Problem details:
For the listing below, the answer is an exact retyping of the lines from the one with "Antimony | | |" through the one with "Australian Prudential Regulation", both included, without pictures.

********

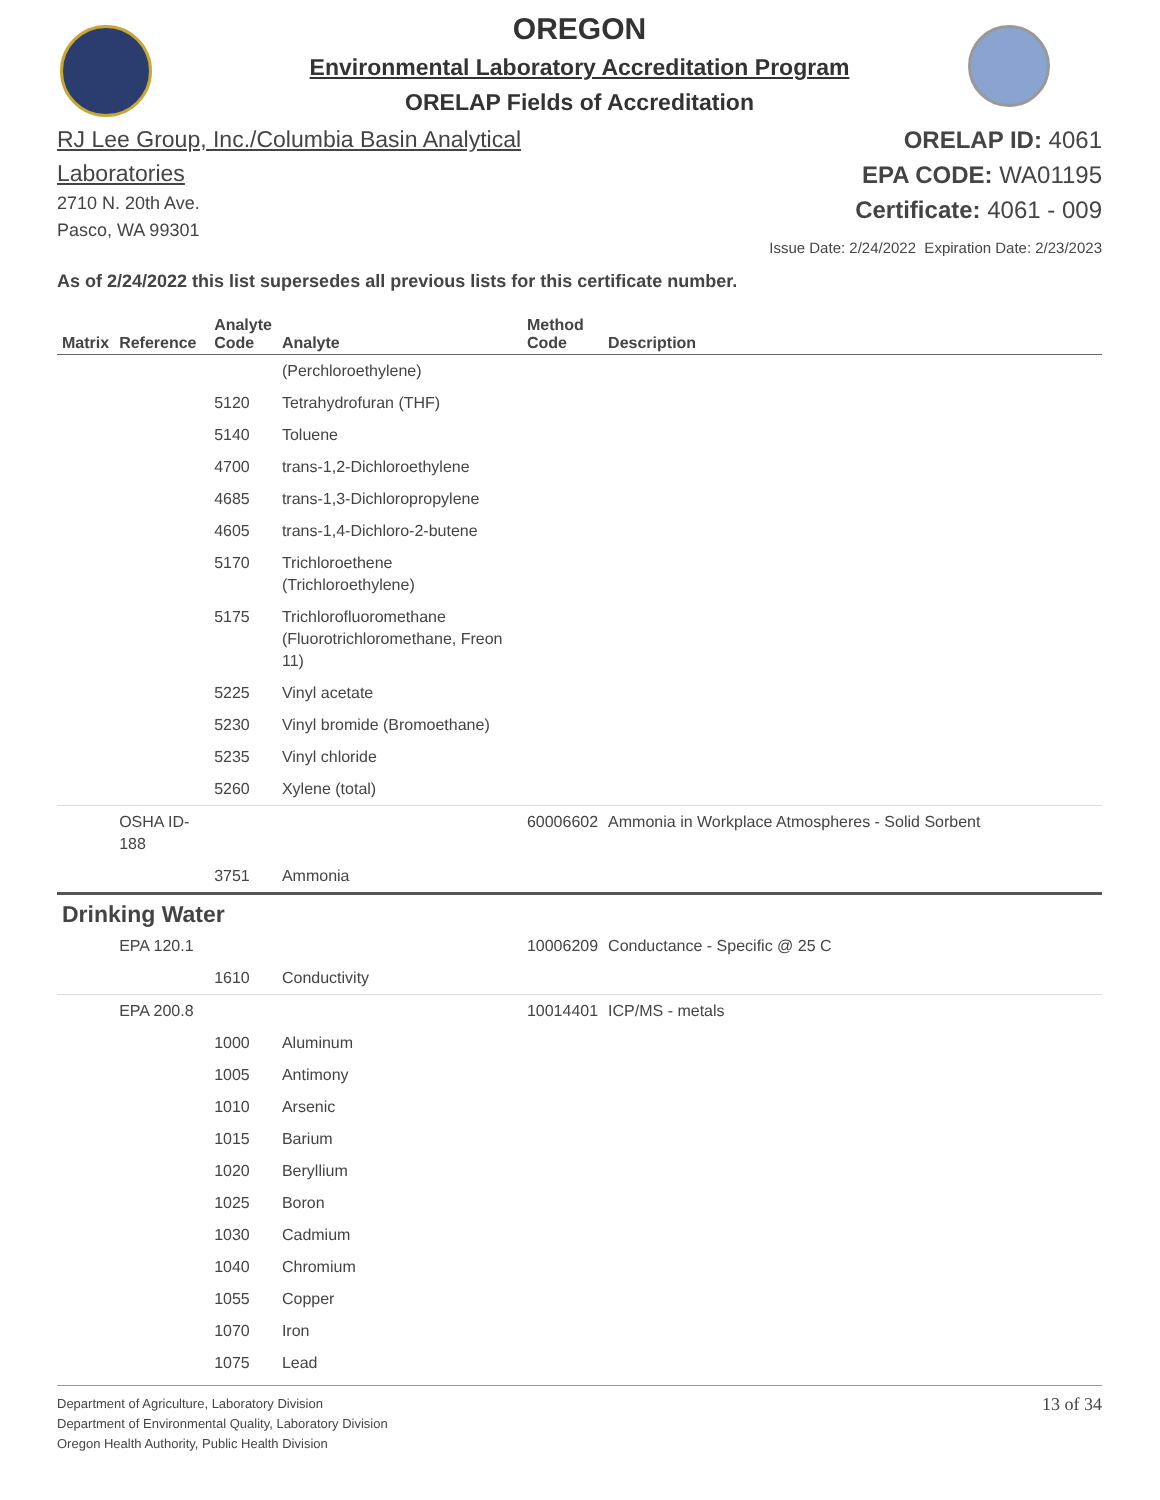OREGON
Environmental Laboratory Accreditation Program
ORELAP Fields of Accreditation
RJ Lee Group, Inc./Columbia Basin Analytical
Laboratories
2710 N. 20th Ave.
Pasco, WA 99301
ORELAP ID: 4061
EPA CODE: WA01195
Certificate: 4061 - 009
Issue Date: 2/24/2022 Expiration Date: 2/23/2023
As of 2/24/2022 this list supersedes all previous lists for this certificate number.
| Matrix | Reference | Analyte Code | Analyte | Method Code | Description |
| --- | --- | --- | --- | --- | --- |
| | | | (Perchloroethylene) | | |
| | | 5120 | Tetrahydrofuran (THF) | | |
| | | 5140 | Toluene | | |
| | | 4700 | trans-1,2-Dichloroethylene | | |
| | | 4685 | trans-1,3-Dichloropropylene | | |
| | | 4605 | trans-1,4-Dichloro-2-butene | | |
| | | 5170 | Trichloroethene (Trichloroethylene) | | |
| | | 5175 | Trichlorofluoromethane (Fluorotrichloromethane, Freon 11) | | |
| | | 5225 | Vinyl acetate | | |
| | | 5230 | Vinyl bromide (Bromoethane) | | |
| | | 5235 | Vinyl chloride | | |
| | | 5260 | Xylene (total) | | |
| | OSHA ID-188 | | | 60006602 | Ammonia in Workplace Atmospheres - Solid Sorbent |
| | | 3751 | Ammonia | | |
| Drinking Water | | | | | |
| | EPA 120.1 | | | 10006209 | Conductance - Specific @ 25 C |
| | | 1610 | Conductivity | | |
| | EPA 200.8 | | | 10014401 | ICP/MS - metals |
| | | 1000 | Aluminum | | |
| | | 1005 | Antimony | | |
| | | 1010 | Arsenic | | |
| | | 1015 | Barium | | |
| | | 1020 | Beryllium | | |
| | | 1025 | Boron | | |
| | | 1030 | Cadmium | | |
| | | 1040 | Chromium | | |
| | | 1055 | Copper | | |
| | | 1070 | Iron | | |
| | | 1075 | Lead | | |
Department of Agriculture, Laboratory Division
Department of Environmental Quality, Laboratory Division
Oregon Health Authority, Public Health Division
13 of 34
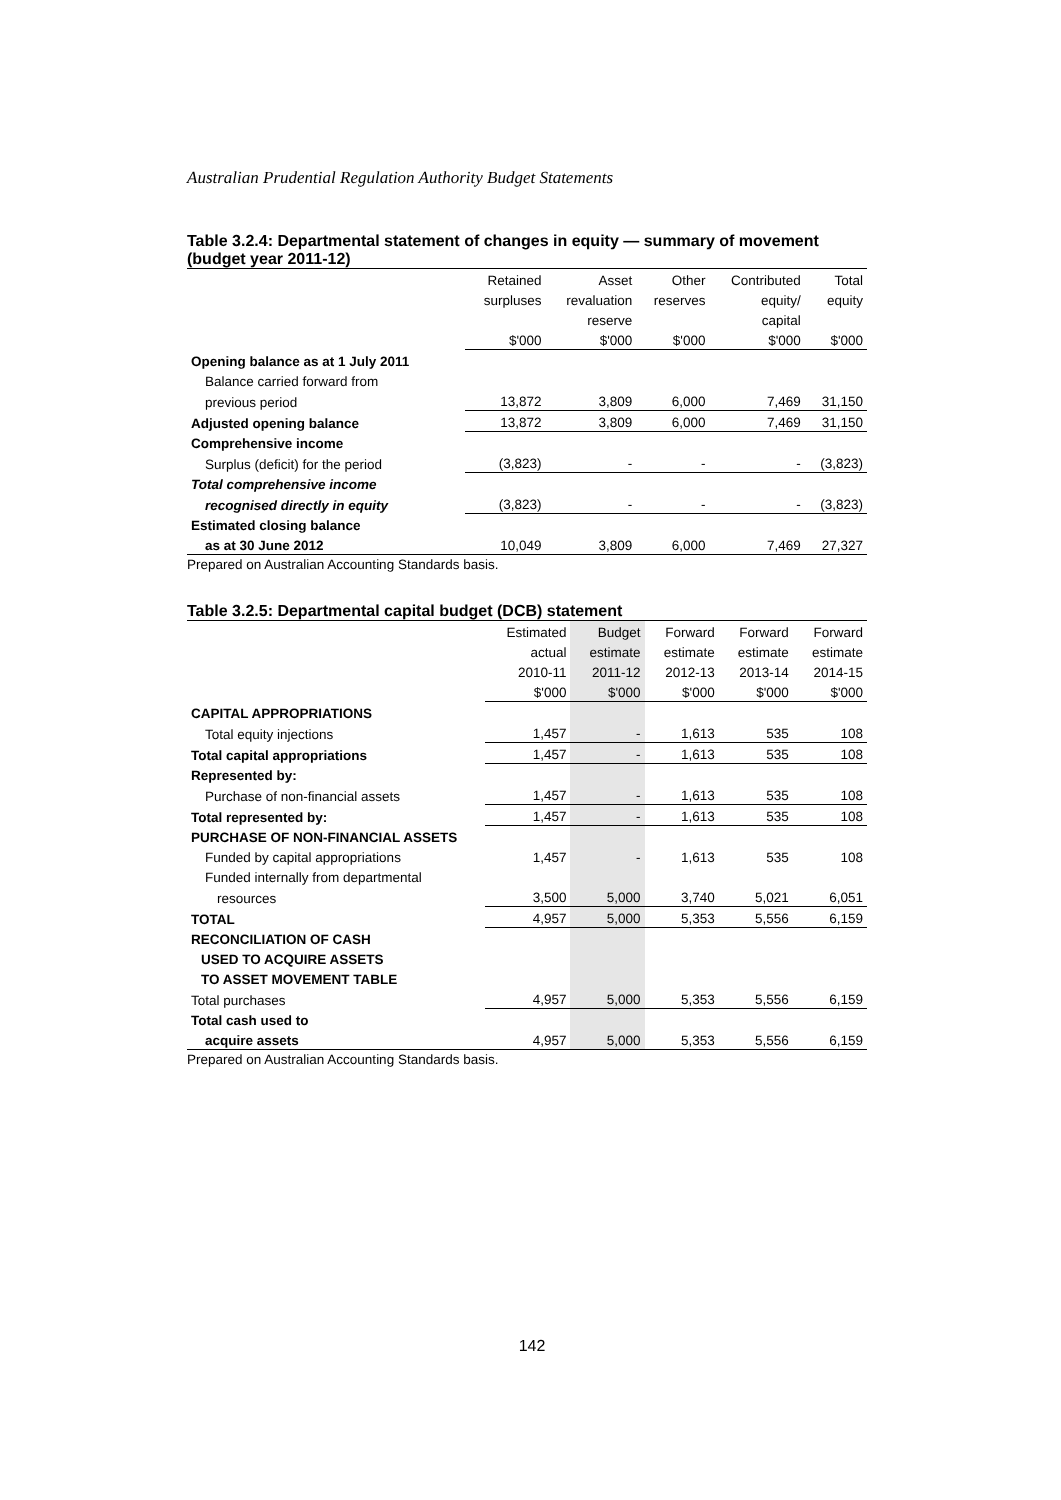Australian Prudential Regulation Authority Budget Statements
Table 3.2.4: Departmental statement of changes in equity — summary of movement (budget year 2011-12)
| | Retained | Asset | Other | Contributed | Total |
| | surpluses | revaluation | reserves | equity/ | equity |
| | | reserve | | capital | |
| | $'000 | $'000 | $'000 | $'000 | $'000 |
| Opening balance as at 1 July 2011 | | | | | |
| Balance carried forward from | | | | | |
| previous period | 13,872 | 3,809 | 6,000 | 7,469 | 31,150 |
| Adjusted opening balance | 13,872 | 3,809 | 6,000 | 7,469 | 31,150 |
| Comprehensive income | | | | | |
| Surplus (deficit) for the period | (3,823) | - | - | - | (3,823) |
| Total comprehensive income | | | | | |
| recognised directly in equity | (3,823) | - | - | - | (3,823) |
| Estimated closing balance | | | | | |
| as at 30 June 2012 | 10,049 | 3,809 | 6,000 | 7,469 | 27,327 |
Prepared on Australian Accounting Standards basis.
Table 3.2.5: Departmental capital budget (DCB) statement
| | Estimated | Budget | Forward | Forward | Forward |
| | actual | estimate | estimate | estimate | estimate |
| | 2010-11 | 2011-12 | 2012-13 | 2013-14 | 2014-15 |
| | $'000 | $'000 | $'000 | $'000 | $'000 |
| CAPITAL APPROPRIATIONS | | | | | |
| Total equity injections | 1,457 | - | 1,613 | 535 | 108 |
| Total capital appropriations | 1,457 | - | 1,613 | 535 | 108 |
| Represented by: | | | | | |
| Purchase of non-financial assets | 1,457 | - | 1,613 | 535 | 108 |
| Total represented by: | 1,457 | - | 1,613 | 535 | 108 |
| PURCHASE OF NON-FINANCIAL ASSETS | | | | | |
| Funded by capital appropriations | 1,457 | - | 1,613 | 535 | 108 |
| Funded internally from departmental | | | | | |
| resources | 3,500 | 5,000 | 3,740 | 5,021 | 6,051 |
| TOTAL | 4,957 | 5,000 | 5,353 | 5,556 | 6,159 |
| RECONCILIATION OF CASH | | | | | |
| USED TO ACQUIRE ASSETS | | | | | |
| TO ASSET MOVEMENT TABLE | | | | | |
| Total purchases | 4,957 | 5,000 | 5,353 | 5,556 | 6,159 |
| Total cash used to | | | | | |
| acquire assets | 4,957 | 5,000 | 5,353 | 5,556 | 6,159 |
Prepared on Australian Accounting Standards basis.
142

********

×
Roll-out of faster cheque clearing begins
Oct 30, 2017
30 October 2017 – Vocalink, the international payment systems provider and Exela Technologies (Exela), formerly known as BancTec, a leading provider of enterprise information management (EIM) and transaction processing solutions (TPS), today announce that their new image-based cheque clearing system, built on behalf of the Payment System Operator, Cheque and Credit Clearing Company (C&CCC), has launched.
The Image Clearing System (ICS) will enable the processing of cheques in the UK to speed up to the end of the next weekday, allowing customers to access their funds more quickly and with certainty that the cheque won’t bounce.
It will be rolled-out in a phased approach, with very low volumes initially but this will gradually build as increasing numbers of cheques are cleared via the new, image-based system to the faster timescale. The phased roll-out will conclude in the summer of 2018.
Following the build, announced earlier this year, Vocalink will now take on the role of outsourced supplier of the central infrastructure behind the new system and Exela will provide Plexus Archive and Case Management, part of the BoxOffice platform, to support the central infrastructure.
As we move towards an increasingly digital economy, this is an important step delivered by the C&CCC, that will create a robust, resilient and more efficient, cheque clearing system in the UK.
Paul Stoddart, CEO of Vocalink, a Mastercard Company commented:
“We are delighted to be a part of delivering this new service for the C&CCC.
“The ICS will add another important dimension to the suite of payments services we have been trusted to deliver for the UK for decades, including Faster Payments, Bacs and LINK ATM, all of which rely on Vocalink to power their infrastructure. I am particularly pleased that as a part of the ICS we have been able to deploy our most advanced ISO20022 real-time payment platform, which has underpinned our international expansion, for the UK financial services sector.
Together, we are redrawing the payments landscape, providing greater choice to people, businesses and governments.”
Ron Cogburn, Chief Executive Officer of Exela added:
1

********

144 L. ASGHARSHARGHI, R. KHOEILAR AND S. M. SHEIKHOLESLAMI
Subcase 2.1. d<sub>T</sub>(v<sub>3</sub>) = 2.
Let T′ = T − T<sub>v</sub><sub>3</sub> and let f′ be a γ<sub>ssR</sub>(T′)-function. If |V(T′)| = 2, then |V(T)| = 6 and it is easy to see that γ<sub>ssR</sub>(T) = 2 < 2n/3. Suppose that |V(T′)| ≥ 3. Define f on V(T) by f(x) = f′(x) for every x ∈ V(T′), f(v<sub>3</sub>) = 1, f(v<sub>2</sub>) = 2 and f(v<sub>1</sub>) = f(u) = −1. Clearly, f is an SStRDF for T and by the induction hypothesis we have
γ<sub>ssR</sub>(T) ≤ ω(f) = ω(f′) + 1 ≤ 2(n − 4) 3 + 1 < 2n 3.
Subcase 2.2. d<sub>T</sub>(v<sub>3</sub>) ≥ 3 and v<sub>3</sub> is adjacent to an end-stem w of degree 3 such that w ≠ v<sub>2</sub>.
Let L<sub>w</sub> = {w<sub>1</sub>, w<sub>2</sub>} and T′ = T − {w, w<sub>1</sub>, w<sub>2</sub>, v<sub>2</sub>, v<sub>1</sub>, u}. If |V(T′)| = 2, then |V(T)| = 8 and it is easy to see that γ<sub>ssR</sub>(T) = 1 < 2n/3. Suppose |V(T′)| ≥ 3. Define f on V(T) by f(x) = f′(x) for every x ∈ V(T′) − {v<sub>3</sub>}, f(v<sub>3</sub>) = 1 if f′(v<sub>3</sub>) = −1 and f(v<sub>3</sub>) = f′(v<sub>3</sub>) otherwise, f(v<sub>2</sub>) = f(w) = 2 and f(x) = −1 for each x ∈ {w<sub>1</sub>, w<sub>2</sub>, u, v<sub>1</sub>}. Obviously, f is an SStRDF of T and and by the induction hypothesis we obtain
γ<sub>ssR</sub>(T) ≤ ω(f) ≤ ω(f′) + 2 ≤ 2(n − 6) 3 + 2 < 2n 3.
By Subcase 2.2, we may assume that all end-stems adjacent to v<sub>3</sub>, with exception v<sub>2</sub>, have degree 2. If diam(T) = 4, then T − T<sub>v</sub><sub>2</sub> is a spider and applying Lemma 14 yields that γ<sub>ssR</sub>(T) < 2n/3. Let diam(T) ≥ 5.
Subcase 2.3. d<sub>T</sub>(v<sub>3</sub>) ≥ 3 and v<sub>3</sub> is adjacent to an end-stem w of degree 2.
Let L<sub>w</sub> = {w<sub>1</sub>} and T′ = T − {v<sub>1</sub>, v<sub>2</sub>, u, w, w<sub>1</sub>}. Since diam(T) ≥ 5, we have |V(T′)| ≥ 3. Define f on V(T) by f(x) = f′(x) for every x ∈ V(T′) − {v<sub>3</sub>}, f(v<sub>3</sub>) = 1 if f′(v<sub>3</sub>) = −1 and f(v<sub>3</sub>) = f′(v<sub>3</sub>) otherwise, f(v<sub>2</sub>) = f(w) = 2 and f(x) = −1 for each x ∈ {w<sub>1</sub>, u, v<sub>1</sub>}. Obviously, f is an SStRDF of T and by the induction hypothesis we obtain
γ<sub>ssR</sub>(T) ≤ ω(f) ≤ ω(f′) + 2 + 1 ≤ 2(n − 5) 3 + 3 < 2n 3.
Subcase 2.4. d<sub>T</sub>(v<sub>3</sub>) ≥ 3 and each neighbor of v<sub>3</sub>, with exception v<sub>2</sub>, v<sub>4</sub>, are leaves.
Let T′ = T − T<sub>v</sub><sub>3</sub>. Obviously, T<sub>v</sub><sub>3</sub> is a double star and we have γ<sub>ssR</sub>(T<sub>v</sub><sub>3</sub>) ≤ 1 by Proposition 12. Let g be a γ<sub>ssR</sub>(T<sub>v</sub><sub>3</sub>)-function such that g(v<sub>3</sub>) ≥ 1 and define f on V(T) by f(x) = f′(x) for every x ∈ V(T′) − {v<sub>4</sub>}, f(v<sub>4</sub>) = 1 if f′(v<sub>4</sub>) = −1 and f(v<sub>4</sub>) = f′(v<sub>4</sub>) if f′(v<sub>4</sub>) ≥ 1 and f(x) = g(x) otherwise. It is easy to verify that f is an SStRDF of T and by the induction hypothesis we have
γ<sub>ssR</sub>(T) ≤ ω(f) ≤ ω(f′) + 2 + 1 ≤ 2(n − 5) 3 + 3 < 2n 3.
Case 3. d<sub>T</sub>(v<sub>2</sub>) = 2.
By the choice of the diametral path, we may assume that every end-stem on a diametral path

********

Completed task:
| | | 1005 | Antimony | | |
| | | 1010 | Arsenic | | |
| | | 1015 | Barium | | |
| | | 1020 | Beryllium | | |
| | | 1025 | Boron | | |
| | | 1030 | Cadmium | | |
| | | 1040 | Chromium | | |
| | | 1055 | Copper | | |
| | | 1070 | Iron | | |
| | | 1075 | Lead | | |
Department of Agriculture, Laboratory Division
Department of Environmental Quality, Laboratory Division
Oregon Health Authority, Public Health Division
13 of 34
Australian Prudential Regulation Authority Budget Statements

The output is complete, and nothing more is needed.